There have been questions about the short window to process what Spain’s government has said could include 500,000 migrants, and which Spanish think tank Funcas estimates is around 840,000 people.
Over 370 post offices opened their doors to applicants, and the government has said they also can apply at 60 social security offices and a handful of migration offices. Online applications started Friday.
Applicants at post offices in the capital, Madrid, and Barcelona described a process without incidents, though some criticized long wait times even with appointments.
“It’s pretty simple since I made an appointment online and I was given one for this morning,” said Nubia Rivas, a 47-year-old Venezuelan migrant who filed her application at a post office in downtown Madrid. “The process here is a little slow, but it’s fluid.”
Venezuelan migrant Johana Moreno showed up to a post office in central Madrid with her husband. She said she was an archivist in Venezuela but now works cleaning homes.
“It’s what we want,” Moreno said about legalizing her status. “To be well, to work, to contribute, all those things. To pay our taxes. We know that we’ll have rights, but also we’ll have obligations.”
Prime Minister Pedro Sanchez, a progressive, has called the measure “an act of justice and a necessity,” arguing that those already living and working in Spain should “do so under equal conditions” and pay taxes.

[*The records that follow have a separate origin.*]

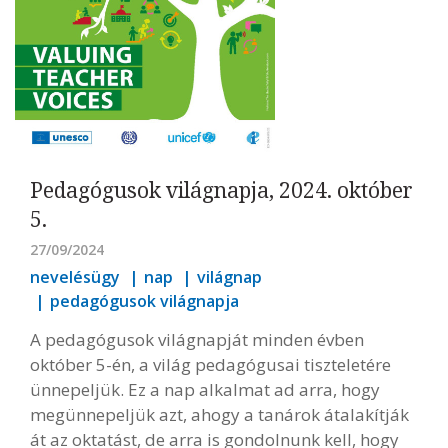
Pedagógusok világnapja, 2024. október
5.
27/09/2024
nevelésügy
nap
világnap
pedagógusok világnapja
A pedagógusok világnapját minden évben
október 5-én, a világ pedagógusai tiszteletére
ünnepeljük. Ez a nap alkalmat ad arra, hogy
megünnepeljük azt, ahogy a tanárok átalakítják
át az oktatást, de arra is gondolnunk kell, hogy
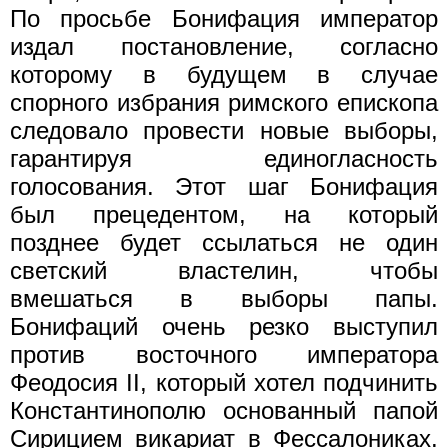
По просьбе Бонифация император
издал постановление, согласно
которому в будущем в случае
спорного избрания римского епископа
следовало провести новые выборы,
гарантируя единогласность
голосования. Этот шаг Бонифация
был прецедентом, на который
позднее будет ссылаться не один
светский властелин, чтобы
вмешаться в выборы папы.
Бонифаций очень резко выступил
против восточного императора
Феодосия II, который хотел подчинить
Константинополю основанный папой
Сирицием викариат в Фессалониках.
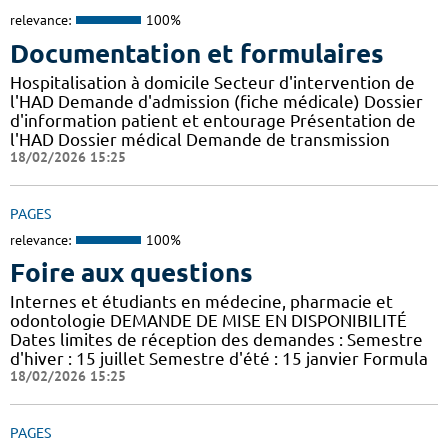
relevance:
100%
Documentation et formulaires
Hospitalisation à domicile Secteur d'intervention de
l'HAD Demande d'admission (fiche médicale) Dossier
d'information patient et entourage Présentation de
l'HAD Dossier médical Demande de transmission
18/02/2026 15:25
PAGES
relevance:
100%
Foire aux questions
Internes et étudiants en médecine, pharmacie et
odontologie DEMANDE DE MISE EN DISPONIBILITÉ
Dates limites de réception des demandes : Semestre
d'hiver : 15 juillet Semestre d'été : 15 janvier Formula
18/02/2026 15:25
PAGES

With an aging population, the government says Spain needs more workers to maintain its growing economy, pay taxes and contribute to social security.
Spain’s approach sharply differs from prevailing attitudes elsewhere in Europe, where many governments have been trying to curb arrivals and step up deportations. The Spanish government has defended the measure as an economic one that has the support of business owners and unions.
In recent years, the country’s population has grown considerably to include around 10 million people who were born outside the country, or one in every five residents. Many are from Colombia, Venezuela and Morocco, having fled poverty, violence or political instability.
Many immigrants from Latin America and Africa work in key areas of Spain’s economy including agriculture, tourism and the service sector.
It’s not the first time Spain has granted amnesty to immigrants living in the country without authorization. It did so six times before between 1986 and 2005, including under conservative governments.
On Friday, 25-year-old Moroccan migrant Mourad El-Shaky described waiting in line outside Barcelona’s city hall for four hours to obtain the paperwork needed to apply.
El-Shaky said he came to Spain via Turkey, having trekked all the way west by foot despite the short distance between Spain and Morocco. The legalization measure, he said, would “solve many things.”
“Without papers (work and residency permits), your hands are tied,” El-Shaky said. “You’re like a bird that can’t fly, with broken wings.”